CREATE TABLE phirewall_cache (
    cache_key varchar(255) NOT NULL,
    cache_value text NOT NULL,
    expires_at bigint(20) DEFAULT NULL,
    PRIMARY KEY (cache_key)
);
Copied!

InMemoryCache: testing only 

use Flowd\Phirewall\Store\InMemoryCache;

$cache = new InMemoryCache();
Copied!

Counters live only for the current request. Block rules work, but rate limiting and bans do not, and the blocked keys view in the backend module always stays empty. Use it for local experiments or setups that only need static block rules.

Trusted proxies 

Why this matters 

Rules that work with the client IP (IP blocklists, rate limiting, bans) need the real visitor address. Behind a reverse proxy, a load balancer, or a CDN, the connecting address is the proxy, not the visitor. Without correct resolution, two things go wrong:

  • Every visitor appears as the same proxy IP. One ban then blocks everyone.
  • An attacker is not banned, because the counted address is the proxy.

The default: TYPO3 resolves the client IP 

The extension resolves the client IP through GeneralUtility::getIndpEnv('REMOTE_ADDR'). This applies the reverse proxy settings of your TYPO3 installation.

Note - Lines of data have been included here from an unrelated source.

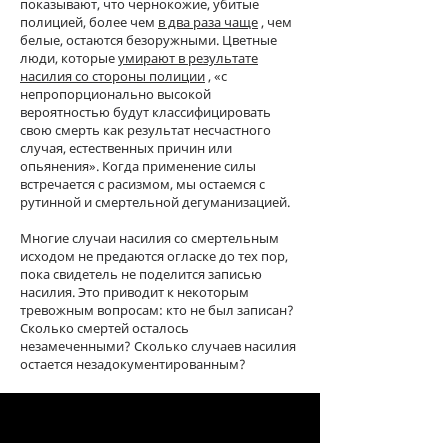
показывают, что чернокожие, убитые
полицией, более чем
в два раза чаще
, чем
белые, остаются безоружными. Цветные
люди, которые
умирают в результате
насилия со стороны полиции
, «с
непропорционально высокой
вероятностью будут классифицировать
свою смерть как результат несчастного
случая, естественных причин или
опьянения». Когда применение силы
встречается с расизмом, мы остаемся с
рутинной и смертельной дегуманизацией.
Многие случаи насилия со смертельным
исходом не предаются огласке до тех пор,
пока свидетель не поделится записью
насилия. Это приводит к некоторым
тревожным вопросам: кто не был записан?
Сколько смертей осталось
незамеченными? Сколько случаев насилия
остается незадокументированным?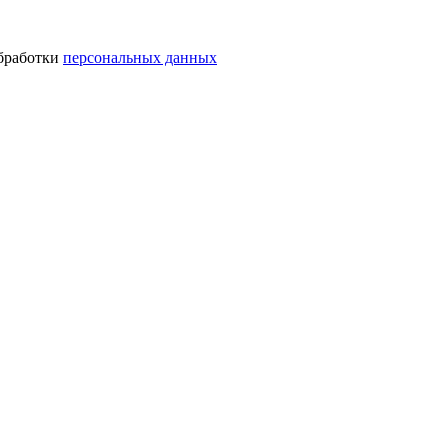
обработки
персональных данных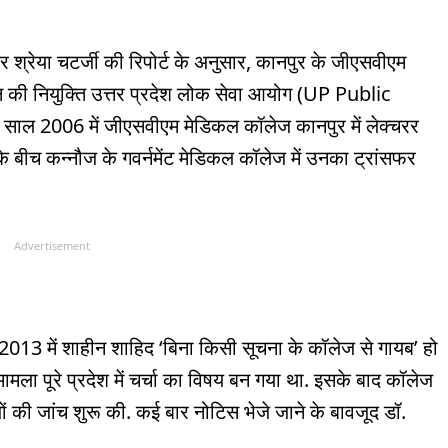
श्रेया चटर्जी की रिपोर्ट के अनुसार, कानपुर के जीएसवीएम
 की नियुक्ति उत्तर प्रदेश लोक सेवा आयोग (UP Public
ाल 2006 में जीएसवीएम मेडिकल कॉलेज कानपुर में लेक्चरर
ीच कन्नौज के गवर्नमेंट मेडिकल कॉलेज में उनका ट्रांसफर
Advertisement
कि 2013 में शाहीन शाहिद ‘बिना किसी सूचना के कॉलेज से गायब’ हो
मला पूरे प्रदेश में चर्चा का विषय बन गया था. इसके बाद कॉलेज
ं की जांच शुरू की. कई बार नोटिस भेजे जाने के बावजूद डॉ.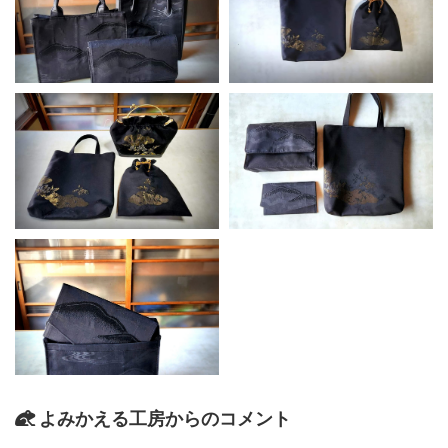
よみかえる工房からのコメント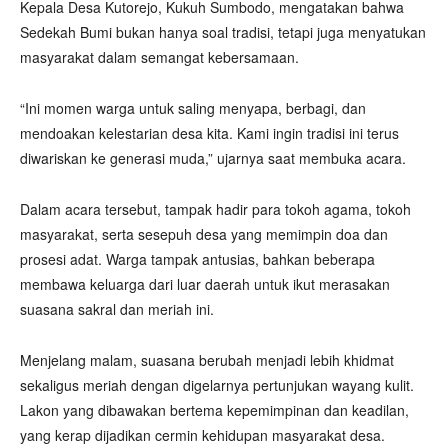
Kepala Desa Kutorejo, Kukuh Sumbodo, mengatakan bahwa
Sedekah Bumi bukan hanya soal tradisi, tetapi juga menyatukan
masyarakat dalam semangat kebersamaan.
“Ini momen warga untuk saling menyapa, berbagi, dan
mendoakan kelestarian desa kita. Kami ingin tradisi ini terus
diwariskan ke generasi muda,” ujarnya saat membuka acara.
Dalam acara tersebut, tampak hadir para tokoh agama, tokoh
masyarakat, serta sesepuh desa yang memimpin doa dan
prosesi adat. Warga tampak antusias, bahkan beberapa
membawa keluarga dari luar daerah untuk ikut merasakan
suasana sakral dan meriah ini.
Menjelang malam, suasana berubah menjadi lebih khidmat
sekaligus meriah dengan digelarnya pertunjukan wayang kulit.
Lakon yang dibawakan bertema kepemimpinan dan keadilan,
yang kerap dijadikan cermin kehidupan masyarakat desa.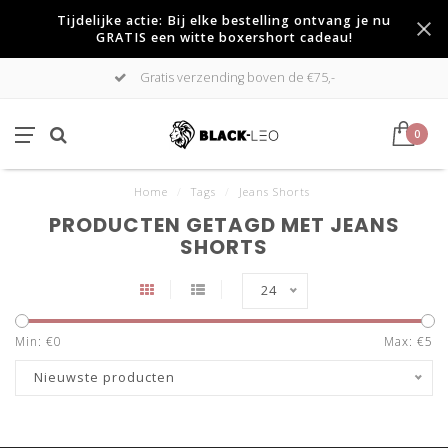
Tijdelijke actie: Bij elke bestelling ontvang je nu
GRATIS een witte boxershort cadeau!
Gratis verzending boven de €75,-
0
Home
/
Tags
/
Jeans Shorts
PRODUCTEN GETAGD MET JEANS
SHORTS
24
Min: €
0
Max: €
5
Nieuwste producten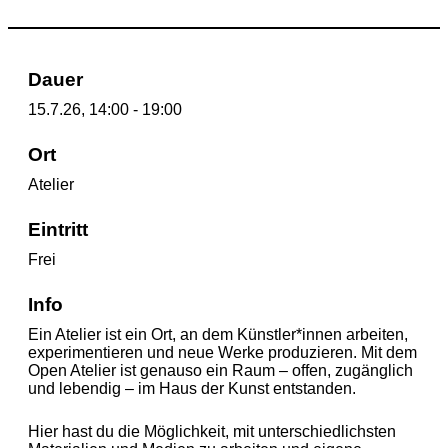
Dauer
15.7.26, 14:00 - 19:00
Ort
Atelier
Eintritt
Frei
Info
Ein Atelier ist ein Ort, an dem Künstler*innen arbeiten,
experimentieren und neue Werke produzieren. Mit dem
Open Atelier ist genauso ein Raum – offen, zugänglich
und lebendig – im Haus der Kunst entstanden.
Hier hast du die Möglichkeit, mit unterschiedlichsten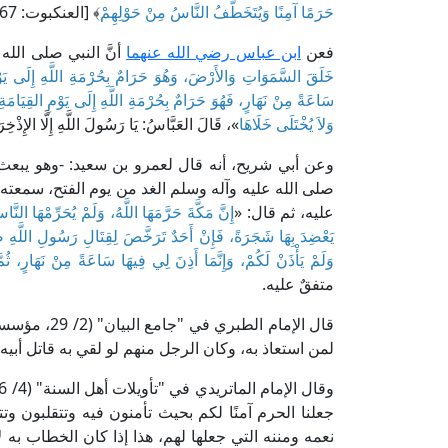
حَرَمًا آمِنًا وَيُتَخَطَّفُ النَّاسُ مِنْ حَوْلِهِمْ
﴾ [العنكبوت: 67].
فعن
ابن عباس رضي الله عنهما
أنَّ النبي صلى الله علي
خَلَقَ السَّمَوَاتِ وَالأَرْضَ، وَهُوَ حَرَامٌ بِحُرْمَةِ اللَّهِ إِلَى يَوْمِ 
سَاعَةً مِنْ نَهَارٍ، فَهُوَ حَرَامٌ بِحُرْمَةِ اللَّهِ إِلَى يَوْمِ القِيَامَةِ، ل
وَلاَ يُخْتَلَى خَلَاهَا
»، قَالَ العَبَّاسُ: يَا رَسُولَ اللَّهِ إِلَّا الإِذْخِرَ ف
وعن أبي شريح، أنه قال لعمرو بن سعيد: -وهو يبعث ال
صلى الله عليه وآله وسلم الغد من يوم الفتح، سمعته أ
عليه، ثم قال: «
إِنَّ مَكَّةَ حَرَّمَهَا اللَّهُ، وَلَمْ يُحَرِّمْهَا النَّ
يَعْضِدَ بِهَا شَجَرَةً، فَإِنْ أَحَدٌ تَرَخَّصَ لِقِتَالِ رَسُولِ اللَّهِ صَ
وَلَمْ يَأْذَنْ لَكُمْ، وَإِنَّمَا أَذِنَ لِي فِيهَا سَاعَةً مِنْ نَهَارٍ، ثُم
متفقٌ عليه.
قال الإمام ال
لمن استعاذ به، وكان الرجل منهم لو لقي به قاتل أبيه
وقال الإمام الماتريدي في "تأويلات أهل السنة" (4/ 366، ط. دار الكتب العلمية): [﴿
جعلنا الحرم آمنًا لكم بحيث تأمنون فيه وتتقلبون
نعمه ومننه التي جعلها لهم، هذا إذا كان الخطاب به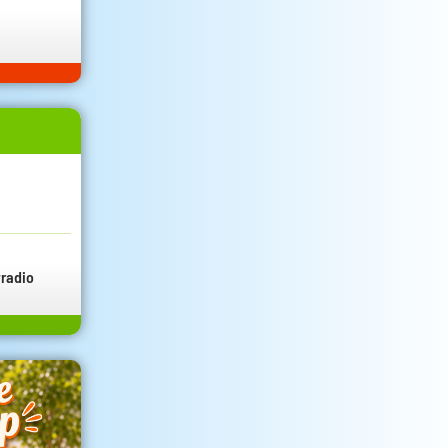
radio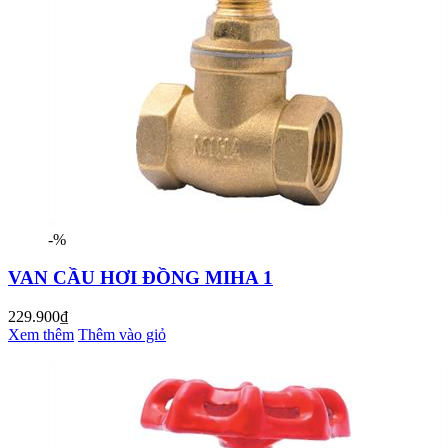
-%
VAN CẦU HƠI ĐỒNG MIHA 1
229.900₫
Xem thêm
Thêm vào giỏ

Configure them once in config/system/settings.php (classic installation: typo3conf/system/settings.php) and both TYPO3 and the firewall see the real visitor address:

// config/system/settings.php
'SYS' => [
    'reverseProxyIP' => '203.0.113.10',   // the address of your proxy
    'reverseProxyHeaderMultiValue' => 'last',
],
Copied!

Details on these settings: TYPO3 reverse proxy configuration.

Without a proxy in front of your website no configuration is needed: the connecting address is already the visitor.

When no address can be resolved, the resolver returns null and rules that key on the client IP skip the request.

Using a different resolver 

Call $config->setIpResolver() in your configuration file to override the default, for example to use the phirewall TrustedProxyResolver with its own trust list:

use Flowd\Phirewall\Http\TrustedProxyResolver;
use Flowd\Phirewall\KeyExtractors;

$config->setIpResolver(KeyExtractors::clientIp(new TrustedProxyResolver(['10.0.0.0/8'])));
Copied!

This is only needed when the TYPO3 settings cannot express your setup. The resolver options are documented in the phirewall documentation.

Verify the resolution 

Add a temporary blocklist rule for your own IP address and request the website through the proxy:

$config->blocklists->ip('verify-my-ip', '198.51.100.7');
Copied!

When the request is blocked (status 403), the firewall sees your real address. When it passes, the proxy configuration is not applied: check the reverseProxyIP value. Remove the rule after the test.